Pensando bem. O contrato saiu após pesquisa mostrar que Alckmin despencou e João Doria voltar a ser cotado para o Planalto.

Quem sabe? O presidenciável Alvaro Dias chama de Centro Democrático Progressista a aliança entre DEM, PRB, SD e PP, que busca atrair o seu partido, o Podemos. Dias não descarta que as conversas possam convergir para candidatura única.

SINAIS PARTICULARES: Alvaro Dias, senador e presidenciável do Podemos; por Kleber Sales

Laços de família. O presidente Michel Temer nomeou o advogado Erick Biill Vidigal para substituir Marcelo Figueiredo na Comissão de Ética Pública. Vidigal é filho do ex-ministro do STJ Edson Vidigal.

Histórico. Ele vai atuar na comissão analisando a conduta de ministros deste e do próximo governo.
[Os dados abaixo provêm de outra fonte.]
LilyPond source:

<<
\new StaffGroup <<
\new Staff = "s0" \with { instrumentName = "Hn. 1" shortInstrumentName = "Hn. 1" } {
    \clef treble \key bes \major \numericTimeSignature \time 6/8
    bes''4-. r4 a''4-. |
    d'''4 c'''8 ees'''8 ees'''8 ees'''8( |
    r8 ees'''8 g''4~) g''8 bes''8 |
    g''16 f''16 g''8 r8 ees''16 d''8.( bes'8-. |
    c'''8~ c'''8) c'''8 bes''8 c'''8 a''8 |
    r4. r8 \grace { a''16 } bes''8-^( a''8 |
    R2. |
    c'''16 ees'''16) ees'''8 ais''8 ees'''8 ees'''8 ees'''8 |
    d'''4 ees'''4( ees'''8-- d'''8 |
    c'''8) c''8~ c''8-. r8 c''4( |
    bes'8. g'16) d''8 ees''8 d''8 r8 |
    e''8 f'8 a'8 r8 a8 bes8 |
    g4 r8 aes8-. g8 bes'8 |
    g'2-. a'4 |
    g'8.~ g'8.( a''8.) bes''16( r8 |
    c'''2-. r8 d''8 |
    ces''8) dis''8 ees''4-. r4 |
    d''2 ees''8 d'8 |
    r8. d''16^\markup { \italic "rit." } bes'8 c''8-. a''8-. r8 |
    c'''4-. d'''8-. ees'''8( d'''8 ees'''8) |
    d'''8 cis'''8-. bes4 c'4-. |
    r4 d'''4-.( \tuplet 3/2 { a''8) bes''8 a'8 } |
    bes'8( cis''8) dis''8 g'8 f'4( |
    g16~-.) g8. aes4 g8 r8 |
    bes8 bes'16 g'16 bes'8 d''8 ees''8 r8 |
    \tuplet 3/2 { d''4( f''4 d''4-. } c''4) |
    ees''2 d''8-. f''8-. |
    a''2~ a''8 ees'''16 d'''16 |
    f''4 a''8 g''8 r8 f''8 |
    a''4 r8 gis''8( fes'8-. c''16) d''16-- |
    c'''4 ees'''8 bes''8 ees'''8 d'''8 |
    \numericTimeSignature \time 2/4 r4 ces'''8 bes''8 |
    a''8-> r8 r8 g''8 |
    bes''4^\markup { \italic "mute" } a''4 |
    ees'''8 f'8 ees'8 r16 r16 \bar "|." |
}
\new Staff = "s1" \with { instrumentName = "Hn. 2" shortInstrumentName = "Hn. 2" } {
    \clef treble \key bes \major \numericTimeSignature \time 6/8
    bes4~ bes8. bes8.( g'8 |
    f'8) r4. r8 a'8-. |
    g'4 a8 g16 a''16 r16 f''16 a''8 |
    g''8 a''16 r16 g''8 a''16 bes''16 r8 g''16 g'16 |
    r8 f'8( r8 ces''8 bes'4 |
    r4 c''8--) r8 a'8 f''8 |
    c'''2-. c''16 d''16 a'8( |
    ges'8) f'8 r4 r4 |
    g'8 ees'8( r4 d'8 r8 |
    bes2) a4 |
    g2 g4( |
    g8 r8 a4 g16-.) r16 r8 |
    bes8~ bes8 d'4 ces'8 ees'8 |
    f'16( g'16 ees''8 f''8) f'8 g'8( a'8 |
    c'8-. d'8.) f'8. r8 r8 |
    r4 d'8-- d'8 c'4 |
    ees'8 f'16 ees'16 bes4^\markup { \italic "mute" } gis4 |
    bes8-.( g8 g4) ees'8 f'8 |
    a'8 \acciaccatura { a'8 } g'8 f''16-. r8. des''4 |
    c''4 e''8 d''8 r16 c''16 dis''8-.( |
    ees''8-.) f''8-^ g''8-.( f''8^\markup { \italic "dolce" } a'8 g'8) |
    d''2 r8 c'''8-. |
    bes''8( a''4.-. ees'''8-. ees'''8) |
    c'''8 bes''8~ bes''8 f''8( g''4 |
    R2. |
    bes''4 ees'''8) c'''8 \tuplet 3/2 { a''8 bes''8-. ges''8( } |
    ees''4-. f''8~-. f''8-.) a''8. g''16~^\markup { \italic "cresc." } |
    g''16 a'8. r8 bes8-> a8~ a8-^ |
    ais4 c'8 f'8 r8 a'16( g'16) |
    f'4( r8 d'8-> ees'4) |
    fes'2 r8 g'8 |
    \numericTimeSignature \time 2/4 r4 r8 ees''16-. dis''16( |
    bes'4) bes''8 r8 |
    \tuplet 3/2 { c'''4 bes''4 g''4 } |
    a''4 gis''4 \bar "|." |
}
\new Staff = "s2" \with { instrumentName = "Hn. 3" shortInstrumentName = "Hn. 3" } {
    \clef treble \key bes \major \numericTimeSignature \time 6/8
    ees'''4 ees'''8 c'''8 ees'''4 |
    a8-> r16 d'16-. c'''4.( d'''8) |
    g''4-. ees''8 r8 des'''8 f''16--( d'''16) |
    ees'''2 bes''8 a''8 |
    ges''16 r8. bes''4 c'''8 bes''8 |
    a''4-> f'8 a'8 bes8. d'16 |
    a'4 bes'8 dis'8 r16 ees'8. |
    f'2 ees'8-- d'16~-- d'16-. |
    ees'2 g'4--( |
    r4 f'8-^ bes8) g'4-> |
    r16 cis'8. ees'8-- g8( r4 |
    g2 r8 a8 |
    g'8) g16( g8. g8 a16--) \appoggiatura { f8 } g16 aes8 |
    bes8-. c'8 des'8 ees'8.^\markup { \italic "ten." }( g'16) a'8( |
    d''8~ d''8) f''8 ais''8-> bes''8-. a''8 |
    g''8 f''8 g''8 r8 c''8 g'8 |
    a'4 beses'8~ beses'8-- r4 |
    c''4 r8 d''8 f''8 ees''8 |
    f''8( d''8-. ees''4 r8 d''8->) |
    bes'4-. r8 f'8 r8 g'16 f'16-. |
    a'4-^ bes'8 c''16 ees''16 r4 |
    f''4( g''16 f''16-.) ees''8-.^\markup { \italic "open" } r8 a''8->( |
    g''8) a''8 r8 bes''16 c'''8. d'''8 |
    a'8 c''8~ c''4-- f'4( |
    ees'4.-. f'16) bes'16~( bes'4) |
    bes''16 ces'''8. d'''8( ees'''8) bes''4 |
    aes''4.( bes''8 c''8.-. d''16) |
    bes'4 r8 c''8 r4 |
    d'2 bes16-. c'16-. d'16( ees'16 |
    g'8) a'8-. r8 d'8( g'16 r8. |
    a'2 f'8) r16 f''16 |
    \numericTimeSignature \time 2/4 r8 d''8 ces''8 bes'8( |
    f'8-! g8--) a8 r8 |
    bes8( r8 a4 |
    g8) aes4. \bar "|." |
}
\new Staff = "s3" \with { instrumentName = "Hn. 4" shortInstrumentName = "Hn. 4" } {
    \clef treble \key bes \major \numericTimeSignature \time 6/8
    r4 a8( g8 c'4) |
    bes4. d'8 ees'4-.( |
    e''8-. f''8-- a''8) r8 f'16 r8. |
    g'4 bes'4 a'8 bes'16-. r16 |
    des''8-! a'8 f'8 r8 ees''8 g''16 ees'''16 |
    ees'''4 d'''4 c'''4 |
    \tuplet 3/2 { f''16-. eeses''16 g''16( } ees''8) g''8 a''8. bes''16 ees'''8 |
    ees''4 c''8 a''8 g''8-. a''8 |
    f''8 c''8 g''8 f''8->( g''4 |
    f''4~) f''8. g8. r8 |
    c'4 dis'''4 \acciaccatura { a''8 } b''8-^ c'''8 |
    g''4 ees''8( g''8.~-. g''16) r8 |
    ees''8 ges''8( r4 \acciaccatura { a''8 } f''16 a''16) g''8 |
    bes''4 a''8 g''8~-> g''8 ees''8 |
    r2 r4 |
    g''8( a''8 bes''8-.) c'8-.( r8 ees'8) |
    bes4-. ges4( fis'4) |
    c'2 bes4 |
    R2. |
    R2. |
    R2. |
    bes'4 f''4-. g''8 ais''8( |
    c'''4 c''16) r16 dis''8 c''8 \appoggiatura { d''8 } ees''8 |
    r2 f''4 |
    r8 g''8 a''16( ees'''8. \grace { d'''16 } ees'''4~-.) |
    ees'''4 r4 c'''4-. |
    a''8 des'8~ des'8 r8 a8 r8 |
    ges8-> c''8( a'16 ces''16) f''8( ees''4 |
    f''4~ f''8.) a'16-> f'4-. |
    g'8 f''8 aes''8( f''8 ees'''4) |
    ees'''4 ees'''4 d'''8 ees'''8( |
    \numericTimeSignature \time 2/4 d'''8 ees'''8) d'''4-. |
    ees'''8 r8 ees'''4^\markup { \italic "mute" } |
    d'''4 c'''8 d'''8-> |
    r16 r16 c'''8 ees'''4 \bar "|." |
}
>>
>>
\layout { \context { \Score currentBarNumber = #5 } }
O mandato vai até 2020. Em 2016, quando vieram à tona as contas de Eduardo Cunha, Erick publicou artigo dizendo que “usufruir de paraísos fiscais não é crime”. Atualmente, ele ocupa cargo na Casa Civil.

CLICK. O TSE nomeou a bacharel em Direito Mônica Hesketh para o Centro Cultural da Justiça Eleitoral, no Rio. Ela se declara especialista em Direito da moda.

FOTO: FACEBOOK

Com a palavra. A Corte Eleitoral alega que Mônica foi nomeada a partir de experiência como assessora jurídica no gabinete do ministro Admar Gonzaga, apoiando na redação de pareceres em processos e expedientes diversos.

PRONTO, FALEI! 

FOTO: ESTADÃO

“Demos liminares para proibir a nomeação de ministro e a concessão de indulto, além de permitir o auxílio-moradia. Quem sabe se não seria o caso de conceder nova liminar para proibir a subida do dólar?”